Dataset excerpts
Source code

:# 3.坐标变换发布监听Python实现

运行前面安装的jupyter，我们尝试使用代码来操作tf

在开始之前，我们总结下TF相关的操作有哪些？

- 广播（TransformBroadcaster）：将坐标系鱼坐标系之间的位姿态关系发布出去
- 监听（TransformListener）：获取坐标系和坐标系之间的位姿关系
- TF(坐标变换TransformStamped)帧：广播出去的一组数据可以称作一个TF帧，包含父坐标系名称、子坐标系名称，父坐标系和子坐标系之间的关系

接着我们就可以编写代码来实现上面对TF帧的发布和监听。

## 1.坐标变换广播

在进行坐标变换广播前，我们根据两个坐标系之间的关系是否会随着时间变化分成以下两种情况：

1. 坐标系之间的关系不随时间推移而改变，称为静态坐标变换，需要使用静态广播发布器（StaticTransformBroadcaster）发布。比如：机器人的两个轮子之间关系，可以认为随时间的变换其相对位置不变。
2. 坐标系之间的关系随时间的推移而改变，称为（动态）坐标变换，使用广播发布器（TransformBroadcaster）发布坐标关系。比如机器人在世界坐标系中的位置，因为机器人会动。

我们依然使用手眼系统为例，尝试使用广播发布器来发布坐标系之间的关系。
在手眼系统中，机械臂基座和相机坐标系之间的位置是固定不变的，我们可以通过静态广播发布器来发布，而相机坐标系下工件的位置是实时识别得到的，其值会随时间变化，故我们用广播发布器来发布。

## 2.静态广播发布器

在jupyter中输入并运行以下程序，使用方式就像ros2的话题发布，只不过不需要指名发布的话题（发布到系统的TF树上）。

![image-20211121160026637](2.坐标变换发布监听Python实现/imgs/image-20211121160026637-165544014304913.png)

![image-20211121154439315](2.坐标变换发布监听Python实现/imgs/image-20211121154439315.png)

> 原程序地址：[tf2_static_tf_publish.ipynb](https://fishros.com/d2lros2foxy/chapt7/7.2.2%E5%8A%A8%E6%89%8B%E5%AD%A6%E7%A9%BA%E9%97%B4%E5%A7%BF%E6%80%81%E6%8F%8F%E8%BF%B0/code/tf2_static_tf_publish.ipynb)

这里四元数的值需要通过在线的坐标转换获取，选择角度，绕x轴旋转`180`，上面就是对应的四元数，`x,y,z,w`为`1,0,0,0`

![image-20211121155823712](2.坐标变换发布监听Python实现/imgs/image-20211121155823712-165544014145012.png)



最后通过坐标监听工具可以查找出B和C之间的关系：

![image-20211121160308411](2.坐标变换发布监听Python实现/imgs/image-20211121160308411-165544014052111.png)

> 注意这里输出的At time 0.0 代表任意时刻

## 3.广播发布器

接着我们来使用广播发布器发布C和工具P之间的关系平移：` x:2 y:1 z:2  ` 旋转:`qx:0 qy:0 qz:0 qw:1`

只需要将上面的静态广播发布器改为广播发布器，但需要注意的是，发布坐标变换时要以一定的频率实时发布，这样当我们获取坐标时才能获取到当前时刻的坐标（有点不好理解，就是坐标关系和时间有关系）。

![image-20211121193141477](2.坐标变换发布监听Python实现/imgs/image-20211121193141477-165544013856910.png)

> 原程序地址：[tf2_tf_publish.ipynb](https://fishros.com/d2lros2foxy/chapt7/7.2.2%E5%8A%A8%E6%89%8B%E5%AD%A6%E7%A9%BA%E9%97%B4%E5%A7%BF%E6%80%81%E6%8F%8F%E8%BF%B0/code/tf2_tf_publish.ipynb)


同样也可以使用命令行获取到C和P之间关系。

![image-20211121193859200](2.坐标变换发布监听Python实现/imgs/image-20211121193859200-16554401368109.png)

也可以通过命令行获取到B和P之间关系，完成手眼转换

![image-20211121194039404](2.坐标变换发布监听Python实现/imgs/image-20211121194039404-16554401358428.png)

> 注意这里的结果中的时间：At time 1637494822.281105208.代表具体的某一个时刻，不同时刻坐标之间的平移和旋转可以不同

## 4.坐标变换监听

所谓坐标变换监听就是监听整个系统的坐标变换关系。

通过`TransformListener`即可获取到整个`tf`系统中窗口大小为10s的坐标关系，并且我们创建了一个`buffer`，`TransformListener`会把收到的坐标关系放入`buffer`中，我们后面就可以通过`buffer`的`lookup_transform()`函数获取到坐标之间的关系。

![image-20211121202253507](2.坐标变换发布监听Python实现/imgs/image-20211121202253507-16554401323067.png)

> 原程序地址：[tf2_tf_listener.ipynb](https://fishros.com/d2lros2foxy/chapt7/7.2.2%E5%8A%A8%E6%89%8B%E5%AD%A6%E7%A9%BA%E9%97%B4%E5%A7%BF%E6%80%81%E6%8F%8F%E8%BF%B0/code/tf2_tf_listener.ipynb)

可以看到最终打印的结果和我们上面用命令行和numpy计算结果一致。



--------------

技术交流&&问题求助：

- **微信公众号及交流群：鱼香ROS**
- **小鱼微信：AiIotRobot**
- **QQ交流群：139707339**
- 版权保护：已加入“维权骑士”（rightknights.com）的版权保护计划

_Task brief:_ Could you restate word for word the lines above, from the one that contains "x:2 y:1 z:2" through the one that contains "同样也可以使用命令行获取到C和P之间关系。", and no others?

_Output for this exercise:_
接着我们来使用广播发布器发布C和工具P之间的关系平移：` x:2 y:1 z:2  ` 旋转:`qx:0 qy:0 qz:0 qw:1`

只需要将上面的静态广播发布器改为广播发布器，但需要注意的是，发布坐标变换时要以一定的频率实时发布，这样当我们获取坐标时才能获取到当前时刻的坐标（有点不好理解，就是坐标关系和时间有关系）。

![image-20211121193141477](2.坐标变换发布监听Python实现/imgs/image-20211121193141477-165544013856910.png)

> 原程序地址：[tf2_tf_publish.ipynb](https://fishros.com/d2lros2foxy/chapt7/7.2.2%E5%8A%A8%E6%89%8B%E5%AD%A6%E7%A9%BA%E9%97%B4%E5%A7%BF%E6%80%81%E6%8F%8F%E8%BF%B0/code/tf2_tf_publish.ipynb)


同样也可以使用命令行获取到C和P之间关系。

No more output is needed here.